[Collection entries]
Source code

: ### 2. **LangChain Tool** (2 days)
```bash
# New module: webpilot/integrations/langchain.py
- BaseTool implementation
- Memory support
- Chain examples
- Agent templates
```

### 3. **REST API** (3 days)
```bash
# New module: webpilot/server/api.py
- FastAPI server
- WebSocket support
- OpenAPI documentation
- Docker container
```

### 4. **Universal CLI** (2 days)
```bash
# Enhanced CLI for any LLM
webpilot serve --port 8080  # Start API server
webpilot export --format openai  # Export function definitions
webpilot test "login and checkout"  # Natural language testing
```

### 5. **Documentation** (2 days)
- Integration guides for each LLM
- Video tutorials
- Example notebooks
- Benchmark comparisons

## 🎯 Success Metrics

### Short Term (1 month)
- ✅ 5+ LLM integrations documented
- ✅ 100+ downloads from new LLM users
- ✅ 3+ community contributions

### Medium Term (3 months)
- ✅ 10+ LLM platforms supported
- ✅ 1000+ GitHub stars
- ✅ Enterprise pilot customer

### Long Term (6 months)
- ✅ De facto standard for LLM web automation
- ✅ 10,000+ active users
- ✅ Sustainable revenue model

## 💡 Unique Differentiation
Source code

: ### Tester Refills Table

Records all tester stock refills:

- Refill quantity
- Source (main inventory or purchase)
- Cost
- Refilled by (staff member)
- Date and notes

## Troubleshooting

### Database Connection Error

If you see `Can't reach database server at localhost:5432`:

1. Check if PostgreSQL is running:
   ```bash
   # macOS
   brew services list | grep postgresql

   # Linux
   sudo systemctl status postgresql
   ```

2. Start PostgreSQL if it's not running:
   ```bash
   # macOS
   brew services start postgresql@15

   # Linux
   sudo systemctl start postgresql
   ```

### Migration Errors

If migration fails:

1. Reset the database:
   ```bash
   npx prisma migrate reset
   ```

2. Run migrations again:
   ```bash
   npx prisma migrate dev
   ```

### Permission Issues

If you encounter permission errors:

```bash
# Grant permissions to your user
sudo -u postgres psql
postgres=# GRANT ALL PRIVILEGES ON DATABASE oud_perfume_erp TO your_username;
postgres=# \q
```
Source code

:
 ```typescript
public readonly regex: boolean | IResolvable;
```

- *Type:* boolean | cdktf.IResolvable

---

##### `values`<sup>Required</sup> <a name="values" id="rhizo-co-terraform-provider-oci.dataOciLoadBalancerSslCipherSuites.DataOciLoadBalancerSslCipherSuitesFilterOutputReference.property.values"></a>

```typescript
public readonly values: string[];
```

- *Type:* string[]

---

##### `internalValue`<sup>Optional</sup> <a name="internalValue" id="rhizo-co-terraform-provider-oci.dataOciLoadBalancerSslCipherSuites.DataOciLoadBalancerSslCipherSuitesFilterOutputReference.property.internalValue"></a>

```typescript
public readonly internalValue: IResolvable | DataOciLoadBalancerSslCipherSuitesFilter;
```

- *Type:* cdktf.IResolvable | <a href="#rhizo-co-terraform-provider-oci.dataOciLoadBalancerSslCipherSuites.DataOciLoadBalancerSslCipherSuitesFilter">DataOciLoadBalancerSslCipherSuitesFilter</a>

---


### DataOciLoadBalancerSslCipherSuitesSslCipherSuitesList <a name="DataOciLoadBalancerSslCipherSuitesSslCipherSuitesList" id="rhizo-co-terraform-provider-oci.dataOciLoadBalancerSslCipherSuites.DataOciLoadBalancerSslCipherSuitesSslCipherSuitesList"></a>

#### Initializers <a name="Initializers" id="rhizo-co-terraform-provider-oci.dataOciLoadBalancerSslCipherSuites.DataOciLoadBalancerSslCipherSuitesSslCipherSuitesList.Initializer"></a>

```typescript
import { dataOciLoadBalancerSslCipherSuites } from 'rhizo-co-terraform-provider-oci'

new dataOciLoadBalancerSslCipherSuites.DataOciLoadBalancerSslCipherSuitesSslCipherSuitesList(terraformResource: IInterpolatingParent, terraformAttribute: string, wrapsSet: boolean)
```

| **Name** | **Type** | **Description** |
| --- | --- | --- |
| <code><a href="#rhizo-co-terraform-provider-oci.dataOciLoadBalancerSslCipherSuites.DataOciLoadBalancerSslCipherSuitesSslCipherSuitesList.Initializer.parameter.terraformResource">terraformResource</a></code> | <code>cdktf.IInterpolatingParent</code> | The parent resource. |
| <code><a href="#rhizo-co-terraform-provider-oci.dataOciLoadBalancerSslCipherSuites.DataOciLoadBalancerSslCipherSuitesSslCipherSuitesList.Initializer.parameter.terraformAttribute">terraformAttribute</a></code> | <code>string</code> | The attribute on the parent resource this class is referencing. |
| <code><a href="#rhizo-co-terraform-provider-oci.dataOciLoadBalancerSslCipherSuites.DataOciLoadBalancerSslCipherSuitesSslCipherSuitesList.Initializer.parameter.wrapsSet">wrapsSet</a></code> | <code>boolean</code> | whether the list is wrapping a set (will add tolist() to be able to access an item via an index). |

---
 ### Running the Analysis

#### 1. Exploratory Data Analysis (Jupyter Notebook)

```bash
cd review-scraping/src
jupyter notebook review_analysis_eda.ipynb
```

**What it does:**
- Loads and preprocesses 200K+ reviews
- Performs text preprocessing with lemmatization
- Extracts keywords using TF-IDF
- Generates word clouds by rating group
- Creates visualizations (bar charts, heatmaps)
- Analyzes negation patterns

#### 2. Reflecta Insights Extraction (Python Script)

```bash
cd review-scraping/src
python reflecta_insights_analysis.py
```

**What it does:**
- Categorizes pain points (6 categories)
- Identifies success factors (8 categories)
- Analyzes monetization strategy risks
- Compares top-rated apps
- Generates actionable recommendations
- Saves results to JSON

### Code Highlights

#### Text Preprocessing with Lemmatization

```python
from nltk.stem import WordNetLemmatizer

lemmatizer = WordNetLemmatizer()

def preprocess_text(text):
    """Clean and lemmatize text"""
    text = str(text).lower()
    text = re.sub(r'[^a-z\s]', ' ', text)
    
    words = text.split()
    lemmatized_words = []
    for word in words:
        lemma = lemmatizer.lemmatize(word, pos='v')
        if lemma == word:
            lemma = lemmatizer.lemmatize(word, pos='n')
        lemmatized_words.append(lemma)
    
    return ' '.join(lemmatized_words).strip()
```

(ACTIVITY) Show each line in the data where the string "webpilot" appears.

(EXERCISE SOLUTION)
# New module: webpilot/integrations/langchain.py
# New module: webpilot/server/api.py
webpilot serve --port 8080  # Start API server
webpilot export --format openai  # Export function definitions
webpilot test "login and checkout"  # Natural language testing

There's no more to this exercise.